L'ADI, championne des économies
Le meeting était plutôt réussi. Avec 1300 adhérents, soit 80% des irrigants en Isère, l'ADI38 sait mobiliser ses troupes : ils étaient plus de 200 à l'assemblée générale qui s'est déroulée le 5 février à Brézins. Normal : en Isère, la question de la gestion de l'eau est cruciale, surtout dans un contexte de changement climatique et de sécheresses à répétition.
Enjeu majeur
Dans son mot d'accueil, Gilles Gelas, le maire de la commune, a insisté sur l'impérative nécessité d'administrer finement une ressource précieuse « qui appartient à personne et à tout le monde ». Avocat indéfectible de l'irrigation, le président du Département, qui subventione l'ADI38 à hauteur de 700 000 euros chaque année, a enfoncé le clou en rappelant que « l'eau restera un enjeu majeur pour le développement de nos territoires. C'est essentiel pour l'agriculture : s'il n'y a pas d'eau, il n'y a pas de prairies, et pas d'élevage non plus ». Et Jean-Pierre Barbier de justifier son engagement en expliquant qu'il « préfère manger de la viande de qualité de chez nous que des produits avariés venus de Pologne ».

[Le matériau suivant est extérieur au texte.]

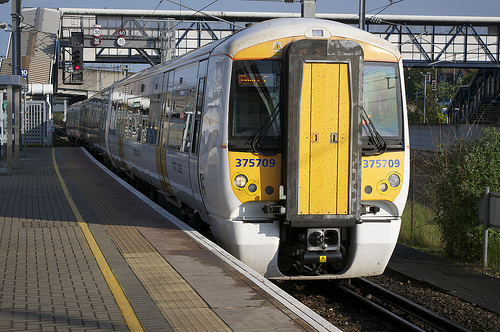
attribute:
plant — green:
[436, 125, 498, 262]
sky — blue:
[79, 0, 494, 10]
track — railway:
[54, 22, 435, 278]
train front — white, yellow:
[222, 17, 411, 280]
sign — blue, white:
[8, 63, 38, 85]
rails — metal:
[337, 275, 474, 329]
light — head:
[232, 170, 262, 194]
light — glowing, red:
[73, 62, 80, 72]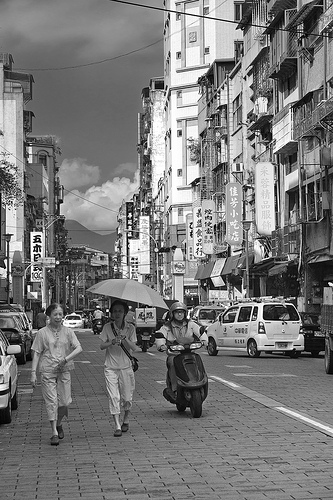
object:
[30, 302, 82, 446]
woman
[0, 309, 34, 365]
vehicle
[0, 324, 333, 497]
road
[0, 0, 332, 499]
scene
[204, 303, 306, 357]
car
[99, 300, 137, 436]
woman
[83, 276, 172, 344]
umbrella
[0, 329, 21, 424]
vehicle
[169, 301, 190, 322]
helmet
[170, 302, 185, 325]
head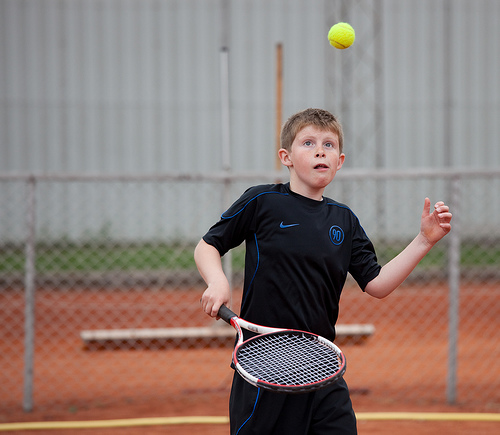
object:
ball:
[326, 21, 356, 50]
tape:
[199, 297, 239, 325]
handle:
[216, 303, 242, 329]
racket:
[199, 297, 346, 394]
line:
[2, 411, 500, 431]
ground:
[0, 279, 499, 434]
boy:
[193, 108, 453, 434]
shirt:
[201, 183, 384, 374]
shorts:
[229, 363, 359, 434]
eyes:
[303, 141, 314, 147]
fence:
[0, 168, 500, 413]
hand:
[201, 285, 231, 321]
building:
[0, 0, 500, 241]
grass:
[0, 235, 500, 269]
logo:
[280, 221, 300, 229]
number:
[332, 228, 337, 240]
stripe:
[235, 386, 261, 434]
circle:
[329, 225, 345, 247]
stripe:
[241, 232, 261, 311]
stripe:
[220, 190, 290, 219]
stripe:
[325, 202, 371, 242]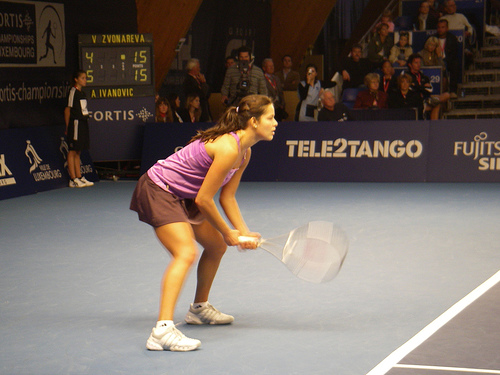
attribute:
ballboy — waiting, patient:
[61, 65, 96, 188]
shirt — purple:
[147, 133, 249, 193]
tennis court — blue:
[0, 185, 495, 370]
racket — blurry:
[254, 209, 365, 290]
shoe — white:
[142, 318, 204, 359]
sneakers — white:
[153, 276, 240, 372]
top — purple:
[143, 131, 248, 197]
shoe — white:
[134, 306, 258, 370]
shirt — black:
[391, 87, 421, 114]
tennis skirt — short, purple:
[124, 167, 223, 238]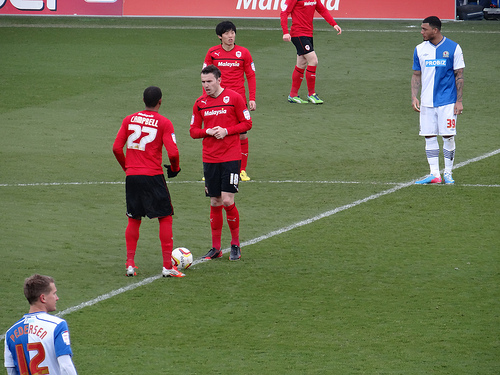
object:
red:
[111, 107, 182, 182]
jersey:
[188, 89, 246, 161]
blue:
[410, 36, 465, 110]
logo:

Forte de ce soutien politique tous azimuts, l'ADI38 n'en mène pas moins sa barque avec habileté. Qu'il s'agisse de la gestion des restrictions d'eau (efficacité des SMS groupés), des dossiers montés dans le cadre du Programme de développement rural Rhône-Alpes (PDR), de l'allègement de la contribution au service public de l'électricité (CSPE) ou du management des appels d'offre sur les marchés d'électricité pour obtenir les meilleurs prix grâce à des commandes groupées, mené par le jeune vice-président Nathan Gomez, les résultats sont là, plébiscités par les adhérents.
Remboursement de taxe
« Entre le CSPE et les achats groupés, notre ASA a bénéficié d'un retour de 208 000 euros. Merci à toute l'équipe de l'ADI », salue Jean-Pierre Martin, irrigant dans le Sud Grésivaudan. Comme lui, dix-huit ASA iséroises ont déposé des dossiers de remboursement, au titre du tarif réduit de taxe sur la consommation finale d'électricité. Cette disposition peut bénéficier à toutes les ASA dans la mesure où elles « exercent, en général, des activités de captage, traitement et distribution d'eau relevant du code APE 36.00Z » et « dès lors qu'elles vérifient, au niveau de l'entreprise ou du site, la condition d'électro-intensité » (1). Les irrigants isérois se sont déjà vu rembourser 700 000 euros pour les années 2016 et 2017 (2). En Rhône-Alpes, trois départements sont inscrits dans la démarche (Isère, Ain et Rhône), pour un montant total de 900 000 euros. « Attention : pour le moment, restons prudents quant à l'utilisation de cet argent, prévient Franck Doucet, le président de l'ADI38. Vous avez signé une modalité comme quoi vous deviez le rembourser à vos adhérents. Mais ce n'est pas si simple : nous devons en étudier les modalité d'utilisation, tout en respectant le droit douanier. »
Aide à la modernisation
Autre gros chantier : le soutien aux investissements individuels et collectifs pour la valorisation agricole de l'eau. L'association s'est fait fort de relayer auprès de ses adhérents les appels à candidature pour moderniser les réseaux ou en développer de nouveaux dans le cadre du Programme de développement rural Rhône-Alpes (PDR). En 2018, 24 dossiers ont ainsi été montés (dont cinq encore en attente en nuciculture), ce qui représente près de 2 800 000 euros d'investissements pour « environ 1 000 000 d'euros de subventions accordées ».
Deux comités de sélection sont programmés en 2019, le premier en avril où une dizaine de dossiers seront examinés (pour environ 500 000 euros d'investissements), et le second à l'automne pour lequel les irrigants intéressés (à titre individuel ou collectif) peuvent déposer des dossiers jusqu'au 31 juillet 2019. « Vu les incertitudes après 2020, nous vous encourageons à prendre le train en marche pour les PDR, sachant qu'en Isère, le matériel est vieillissant, comme le démontre l'étude réalisée sur le parc d'irrigation isérois l'an dernier », conseille Franck Doucet. D'après cette étude conduite auprès des adhérents, il ressort que le parc comprend 957 enrouleurs (majoritaires dans les grandes cultures) contre une centaine de pivots et rampes. Et qu'il aurait 23 projets potentiels à développer.
Marianne Boilève
(1) Question n° 12 701 posée au ministère de l'Economie et des finances, publiée au Journal officiel en octobre 2018.
(2) En 2018, la taxe a été directement déduite de la facture d'énergie.